On 2017-03-01 at 23:50:03 +0100, Sandra Loosemore <sandra@xxxxxxxxxxxxxxxx> wrote:
> On 03/01/2017 11:58 AM, Sven Schmidt wrote:
> >Hi Guenter, Tobias and Sandra,
> >
> >thanks for your effort here.
> >
> >On Tue, Feb 28, 2017 at 10:14:13AM -0800, Guenter Roeck wrote:
> >>On Tue, Feb 28, 2017 at 10:53:56AM -0700, Sandra Loosemore wrote:
> >>>On 02/28/2017 08:53 AM, Tobias Klauser wrote:
> >>>>(adding Sandra Loosemore to Cc due to possible relation to gcc/binutils
> >>>>for nios2)
> >>>>
> >>>>On 2017-02-26 at 22:03:38 +0100, Guenter Roeck <linux@xxxxxxxxxxxx> wrote:
> >>>>>Hi Sven,
> >>>>>
> >>>>>my qemu test for nios2 started failing with commit 4e1a33b105dd ("lib:
> >>>>>update LZ4 compressor module"). The test hangs early during boot before
> >>>>>any console output is seen. Reverting the offending patch as well as the
> >>>>>subsequent lz4 related patches fixes the problem. Disabling CONFIG_RD_LZ4
> >>>>>and with it other LZ4 options also fixes it (as does adding "return -EINVAL;"
> >>>>>at the top of the LZ4 decompression code). For reference, bisect log
> >>>>>is attached.
> >>>>>
> >>>>>I tried with buildroot toolchains using gcc 6.1.0 as well as 6.3.0
> >>>>>and binutils 2.26.1. Scripts used to run the tests are available at
> >>>>>https://github.com/groeck/linux-build-test/tree/master/rootfs/nios2.
> >>>>>Qemu is from qemu mainline or qemu v2.8 with nios2 patches applied.
> >>>>
> >>>>Looks like this is somehow related to gcc/binutils. Using GCC 4.8.3 and
> >>>>binutils 2.24.51 (both from from Sourcery CodeBench Lite 2014.05) I can
> >>>>get a kernel booting on latest master branch. AFAICT, none of the
> >>>>LZ4_decompress_* functions are called during boot.
> >>>>
> >
> >It seems a bit strange that code which is not actually called causes problems like that.
> >
> >Please let me know if and how I may help you figure out what's happening, especially
> >regarding the differences between the previous LZ4 and the current implementation.
> >
> >>>>However, using a self-built GCC 7.0 (20161127) and binutils 2.27 I can
> >>>>reproduce the problem you see using the instructions Guenter provided in
> >>>>the reply to Sven.
> >>>>
> >>>>I'll try to dig a bit deeper from here on.

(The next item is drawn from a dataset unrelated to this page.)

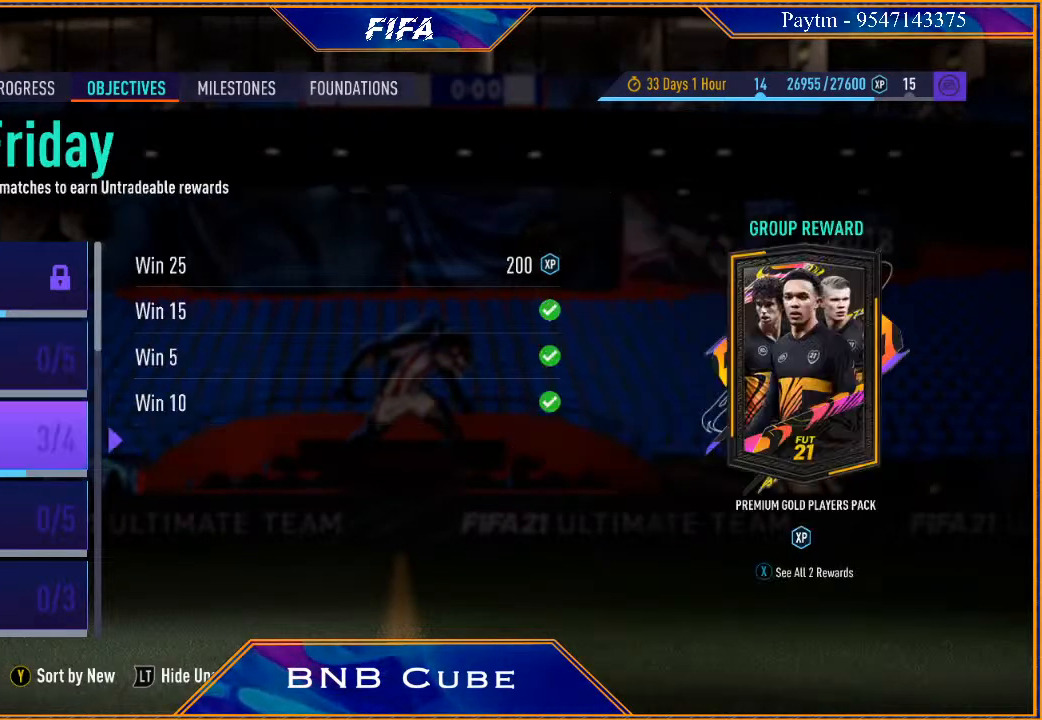
{"buttons": [], "left_stick": "center", "right_stick": "center", "events": [[67, "left_stick", "center"]]}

Any suggestions on what to
> >>>>look out for wrt the differences between the gcc/binutils version are
> >>>>welcome of course.
> >>>
> >>>This message doesn't give me enough context to know what is going on,
> >>>especially without seeing the rest of the thread. Generally speaking,
> >>>Mentor recommends you use one of our stable releases instead of trying to
> >>>roll your own from mainline sources. As an upstream binutils and gcc
> >>>maintainer I do try my best to look at bug reports for those components, but
> >>>I need a reproducible standalone testcase and specific versions of the
> >>>different components involved.
> >>>
> >>The problem is also seen with Sourcery CodeBench Lite 2016.11-32 (gcc 6.2.0,
> >>binutils 2.26.51). I can provide additional details if needed, but we don't
> >>have a well enough understanding of the problem to be able to provide a
> >>reduced size test case. The test used to reproduce the problem is available
> >>at https://github.com/groeck/linux-build-test/tree/master/rootfs/nios2,
> >>run on the ToT linux kernel.
>
> Just a suggestion: can you try binutils trunk, too? Alan Modra and
> I just tracked down and fixed a bug with the linker creating bad
> executables that the kernel's ELF loader couldn't properly map into
> memory. IIUC it only affected programs that use dynamic libraries,
> but maybe there was more to it than that. In any case it would be
> good to know if the problem has already been fixed before
> investigating further.

Thanks for the suggestion.

Just tried it with a kernel compiled with binutils trunk as of today
(2.28.51.20170302) and latest gcc snapshot (7.0.1 20170226).
Unfortunately, the issue still persists.

Tobias